Recurrence and conservativeness of symmetric diffusion processes by Girsanov transformations (Q1290993)

Let \(X\) be a separable metric space and \(m\) a \(\sigma\)-finite Borel measure on \(X\). Let \(({\mathcal E},{\mathcal F})\) be a quasi-regular Dirichlet space on \(L^2(X;m)\) with associated diffusion process \({\mathbb M}=(X_t,P_x)\) having no killing inside.

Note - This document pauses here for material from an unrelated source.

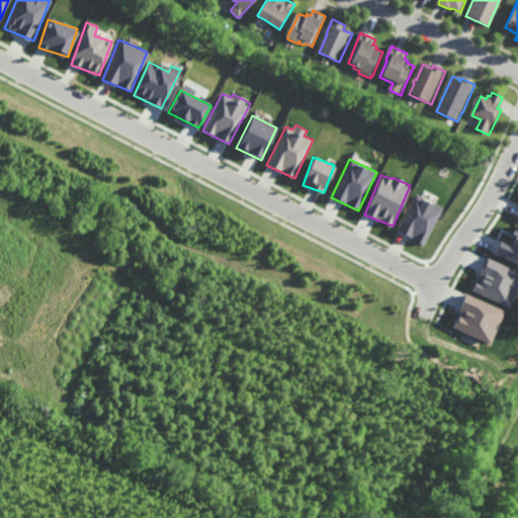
[(441,206),(414,193),(397,232),(424,245),(441,206)]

For a nonnegative quasi-continuous function \(\varphi\) belonging to \({\mathcal F}\) locally in the broad sense, let \(\tau\) be the exit time from \(X_\varphi=\{x \in X:0<\varphi(x)<\infty\}\). Denote by \({\mathbb M}^\varphi=(X_t,P^\varphi_x)\) the process on \(X_\varphi\) transformed by the multiplicative functional \(L^{[\varphi]}_t= \exp[M^{[\log \varphi]}_t-{1 \over 2} \langle M^{[\log \varphi]}\rangle_t] I_{\{t \leq \tau\}}\). The main purpose of this paper is to give the recurrence and conservativeness criteria of \({\mathbb M}^\varphi\) by using the growth of the volume of the ball determined by the intrinsic metric. The criteria given in this paper are generalizations of those given in the \(C_0\)-regular case by \textit{K.-Th. Sturm} [J. Reine Angew. Math. 456, 173-196 (1994; Zbl 0806.53041)] and \textit{H. Ôkura} [in: Dirichlet forms and stochastic processes, 291-303 (1995; Zbl 0840.60071)]. Some examples which cannot be covered by the framework of the regular Dirichlet spaces are also given.